Kini seperti biasa Shafa diantar sekolah bersama ayahnya. Jam telah menunjukan pukul 06.45 yang artinya 15 menit lagi gerbang sekolah akan ditutup, sedangkan keadaan jalanan untuk menuju sekolahnya sedang macet.
"Shafa kayaknya kamu bakalan telat deh kalau tetep naik mobil". Ujar Rofik~ayahnya Shafa.
Shafa menoleh kearah ayahnya tersebut. Ia pun mengangguk singkat.
"Shafa turun sini deh yah, mudah-mudahan ojek didepan udah ada yang mangkal". Jawab Shafa.
Shafa segera menarik telapak tangan ayahnya lalu menciumnya. Setelah berpamitan shafa berlari dengan mengangkat sedikit roknya yang memperlihatkan celana laging hitamnya.
Tubuh Shafa sudah sedikit basah karena diguyur oleh keringatnya sendiri. Ia melirik jam tangannya, seketika matanya membulat karena 5 menit lagi bel masuk akan berbunyi.
Baru saja ia ingin berlari lagi, ada yang memanggil namanya. Lantas ia menengok kesamping untuk melihat siapa yang memanggil dirinya.
"Shafa!". Panggil Revan sambil melepaskan helm full face nya. Yaps, orang itu adalah Revan.
"Eh? Bang Revan. Duh, maaf bang. Shafa mau cepet-cepet dikit lagi bel masuk bunyi". Jawab shafa dengan nafas sedikit terengah engah.
"Makanya itu gua panggil Lo, buruan gih naik. Daripada dihukum". Tawarnya. Shafa pun bingung antara memilih atau tidak.
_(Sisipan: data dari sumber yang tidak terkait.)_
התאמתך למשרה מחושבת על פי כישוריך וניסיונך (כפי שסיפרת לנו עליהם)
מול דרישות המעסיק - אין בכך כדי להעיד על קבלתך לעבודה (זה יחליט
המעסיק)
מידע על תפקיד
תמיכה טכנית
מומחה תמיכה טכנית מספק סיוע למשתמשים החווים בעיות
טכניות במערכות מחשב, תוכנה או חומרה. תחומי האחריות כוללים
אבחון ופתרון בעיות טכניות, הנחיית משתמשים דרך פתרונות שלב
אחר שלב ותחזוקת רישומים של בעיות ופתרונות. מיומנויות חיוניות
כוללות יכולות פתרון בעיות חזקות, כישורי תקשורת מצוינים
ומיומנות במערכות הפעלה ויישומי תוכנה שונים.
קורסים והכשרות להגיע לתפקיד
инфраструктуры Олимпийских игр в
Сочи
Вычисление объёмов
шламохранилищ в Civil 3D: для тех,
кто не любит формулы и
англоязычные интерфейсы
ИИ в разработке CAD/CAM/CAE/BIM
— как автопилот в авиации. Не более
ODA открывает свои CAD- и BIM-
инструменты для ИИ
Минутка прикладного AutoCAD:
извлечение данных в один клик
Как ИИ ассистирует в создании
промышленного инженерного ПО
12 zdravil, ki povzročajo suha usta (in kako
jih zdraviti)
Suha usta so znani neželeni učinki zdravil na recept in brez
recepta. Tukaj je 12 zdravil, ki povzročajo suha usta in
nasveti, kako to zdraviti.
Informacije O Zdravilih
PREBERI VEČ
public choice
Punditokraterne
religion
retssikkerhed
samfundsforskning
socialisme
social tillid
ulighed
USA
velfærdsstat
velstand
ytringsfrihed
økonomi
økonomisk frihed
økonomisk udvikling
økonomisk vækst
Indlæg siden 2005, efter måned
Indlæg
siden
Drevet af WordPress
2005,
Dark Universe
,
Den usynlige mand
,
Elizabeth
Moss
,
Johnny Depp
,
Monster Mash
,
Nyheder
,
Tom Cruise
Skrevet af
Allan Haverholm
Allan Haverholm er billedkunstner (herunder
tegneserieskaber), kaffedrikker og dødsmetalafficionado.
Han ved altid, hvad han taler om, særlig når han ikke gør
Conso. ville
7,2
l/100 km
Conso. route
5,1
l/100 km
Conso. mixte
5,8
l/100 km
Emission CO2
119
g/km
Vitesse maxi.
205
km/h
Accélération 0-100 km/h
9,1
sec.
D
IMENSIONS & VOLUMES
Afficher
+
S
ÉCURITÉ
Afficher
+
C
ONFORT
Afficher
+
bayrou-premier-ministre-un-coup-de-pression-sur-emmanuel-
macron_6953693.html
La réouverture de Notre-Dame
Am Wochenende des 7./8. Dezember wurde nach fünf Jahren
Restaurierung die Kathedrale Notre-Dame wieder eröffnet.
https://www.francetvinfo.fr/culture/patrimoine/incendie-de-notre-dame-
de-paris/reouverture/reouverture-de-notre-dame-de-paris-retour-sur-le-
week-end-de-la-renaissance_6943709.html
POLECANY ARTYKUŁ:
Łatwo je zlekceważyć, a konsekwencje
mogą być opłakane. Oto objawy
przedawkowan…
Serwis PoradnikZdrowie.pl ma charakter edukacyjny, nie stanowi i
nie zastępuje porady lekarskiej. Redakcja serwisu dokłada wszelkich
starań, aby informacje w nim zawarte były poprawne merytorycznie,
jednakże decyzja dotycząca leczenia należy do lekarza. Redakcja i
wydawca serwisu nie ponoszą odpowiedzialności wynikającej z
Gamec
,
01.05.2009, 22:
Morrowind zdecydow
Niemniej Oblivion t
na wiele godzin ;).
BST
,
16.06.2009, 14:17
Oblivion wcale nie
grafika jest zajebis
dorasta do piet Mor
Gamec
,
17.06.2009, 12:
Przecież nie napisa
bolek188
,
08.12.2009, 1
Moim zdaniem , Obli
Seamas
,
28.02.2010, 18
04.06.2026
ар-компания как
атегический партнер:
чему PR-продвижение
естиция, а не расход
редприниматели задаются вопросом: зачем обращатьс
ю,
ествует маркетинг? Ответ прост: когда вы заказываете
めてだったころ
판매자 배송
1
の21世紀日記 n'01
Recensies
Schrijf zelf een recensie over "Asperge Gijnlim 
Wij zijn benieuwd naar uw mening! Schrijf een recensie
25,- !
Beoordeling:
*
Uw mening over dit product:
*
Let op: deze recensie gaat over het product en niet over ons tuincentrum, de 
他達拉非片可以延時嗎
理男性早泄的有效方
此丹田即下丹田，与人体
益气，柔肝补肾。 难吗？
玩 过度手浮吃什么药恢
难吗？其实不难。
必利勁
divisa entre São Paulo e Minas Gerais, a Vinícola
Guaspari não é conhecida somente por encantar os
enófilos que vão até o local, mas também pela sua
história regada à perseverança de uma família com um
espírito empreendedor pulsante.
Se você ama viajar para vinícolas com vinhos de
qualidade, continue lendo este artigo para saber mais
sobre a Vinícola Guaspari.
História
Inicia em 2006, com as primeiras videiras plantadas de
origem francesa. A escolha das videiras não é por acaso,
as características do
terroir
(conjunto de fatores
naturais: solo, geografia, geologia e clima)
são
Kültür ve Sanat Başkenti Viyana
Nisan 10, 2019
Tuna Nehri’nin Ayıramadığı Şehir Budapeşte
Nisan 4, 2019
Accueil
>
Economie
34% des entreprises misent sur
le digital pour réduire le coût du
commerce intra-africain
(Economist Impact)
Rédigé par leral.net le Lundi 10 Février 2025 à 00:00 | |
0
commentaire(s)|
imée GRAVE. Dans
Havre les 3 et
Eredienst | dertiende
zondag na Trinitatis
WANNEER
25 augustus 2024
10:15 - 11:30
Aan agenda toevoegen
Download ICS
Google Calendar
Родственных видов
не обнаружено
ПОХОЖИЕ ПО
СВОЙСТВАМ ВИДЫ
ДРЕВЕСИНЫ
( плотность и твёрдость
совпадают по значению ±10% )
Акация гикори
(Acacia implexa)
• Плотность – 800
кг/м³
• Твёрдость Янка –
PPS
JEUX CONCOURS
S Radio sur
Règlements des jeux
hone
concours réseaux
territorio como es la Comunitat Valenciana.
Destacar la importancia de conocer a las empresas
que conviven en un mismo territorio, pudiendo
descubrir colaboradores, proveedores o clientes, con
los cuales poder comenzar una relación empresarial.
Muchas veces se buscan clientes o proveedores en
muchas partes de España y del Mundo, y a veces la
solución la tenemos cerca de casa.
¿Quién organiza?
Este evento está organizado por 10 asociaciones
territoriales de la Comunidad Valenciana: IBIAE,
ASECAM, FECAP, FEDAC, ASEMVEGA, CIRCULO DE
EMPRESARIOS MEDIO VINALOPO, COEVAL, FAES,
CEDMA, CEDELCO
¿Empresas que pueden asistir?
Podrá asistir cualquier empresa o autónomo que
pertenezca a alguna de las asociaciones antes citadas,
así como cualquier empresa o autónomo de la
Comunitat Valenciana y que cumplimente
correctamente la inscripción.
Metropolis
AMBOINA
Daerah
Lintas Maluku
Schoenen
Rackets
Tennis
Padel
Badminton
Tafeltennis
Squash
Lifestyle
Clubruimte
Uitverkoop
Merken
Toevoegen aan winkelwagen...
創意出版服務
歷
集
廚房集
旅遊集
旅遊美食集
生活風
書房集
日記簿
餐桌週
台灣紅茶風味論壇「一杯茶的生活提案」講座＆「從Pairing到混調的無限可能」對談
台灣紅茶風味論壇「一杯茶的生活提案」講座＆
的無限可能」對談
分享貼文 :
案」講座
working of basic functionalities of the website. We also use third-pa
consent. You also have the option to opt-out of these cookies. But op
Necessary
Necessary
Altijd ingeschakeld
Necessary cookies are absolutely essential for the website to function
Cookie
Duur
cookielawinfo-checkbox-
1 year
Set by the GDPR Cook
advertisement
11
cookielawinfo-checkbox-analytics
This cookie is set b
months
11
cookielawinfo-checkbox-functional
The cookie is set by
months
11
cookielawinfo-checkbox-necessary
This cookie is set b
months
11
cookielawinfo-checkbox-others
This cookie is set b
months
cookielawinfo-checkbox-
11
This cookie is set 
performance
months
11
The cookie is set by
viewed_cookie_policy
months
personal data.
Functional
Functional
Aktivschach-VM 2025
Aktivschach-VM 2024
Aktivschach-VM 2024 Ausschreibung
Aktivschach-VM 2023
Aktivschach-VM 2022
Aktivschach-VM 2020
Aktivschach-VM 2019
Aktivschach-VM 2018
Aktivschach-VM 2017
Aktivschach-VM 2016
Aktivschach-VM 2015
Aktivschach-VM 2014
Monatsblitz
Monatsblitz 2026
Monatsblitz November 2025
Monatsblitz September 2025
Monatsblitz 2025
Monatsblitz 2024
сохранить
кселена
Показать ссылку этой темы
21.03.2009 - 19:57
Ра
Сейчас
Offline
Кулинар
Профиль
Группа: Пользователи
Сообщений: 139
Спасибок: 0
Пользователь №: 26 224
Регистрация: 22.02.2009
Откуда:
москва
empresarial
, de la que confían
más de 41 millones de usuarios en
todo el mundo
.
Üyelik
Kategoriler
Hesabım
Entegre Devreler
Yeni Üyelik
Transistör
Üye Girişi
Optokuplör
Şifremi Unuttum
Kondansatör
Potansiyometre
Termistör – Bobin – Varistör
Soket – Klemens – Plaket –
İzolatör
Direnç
Sampai akhirnya Shafa memutuskan untuk nebeng sama Revan.
"Emm... Iya deh bang, Shafa nebeng ya?". Revan pun menganggukan kepalanya.
Buru-buru Shafa menaikan sedikit rok nya agar tidak susah saat naik ke motor sport milik Revan. Setelah dirasanya pas,Shafa pun menegur Revan agar segera jalan.
"Udah bang. Ayok!!".
"Pegangan!".
Shafa pun memilih berpegangan pada tas ransel yang dipakai Revan. Setelahnya motor Revan melaju kencang menuju SMA Tunas Bangsa.
"Bang Shafa deluan ya! Makasih Tebengannya". Shafa langsung berlari menuju gerbang yang sedikit lagi akan ditutup, meninggalkan Revan yang sedang tersenyum geli melihat tingkah Shafa yang sedang kalang kabut.
--------------------------------
"Assalamualaikum". Salam Shafa saat memasuki kelasnya. Semua temannya pun menjawab salam Shafa.
Shafa segera duduk dan mengatur nafasnya.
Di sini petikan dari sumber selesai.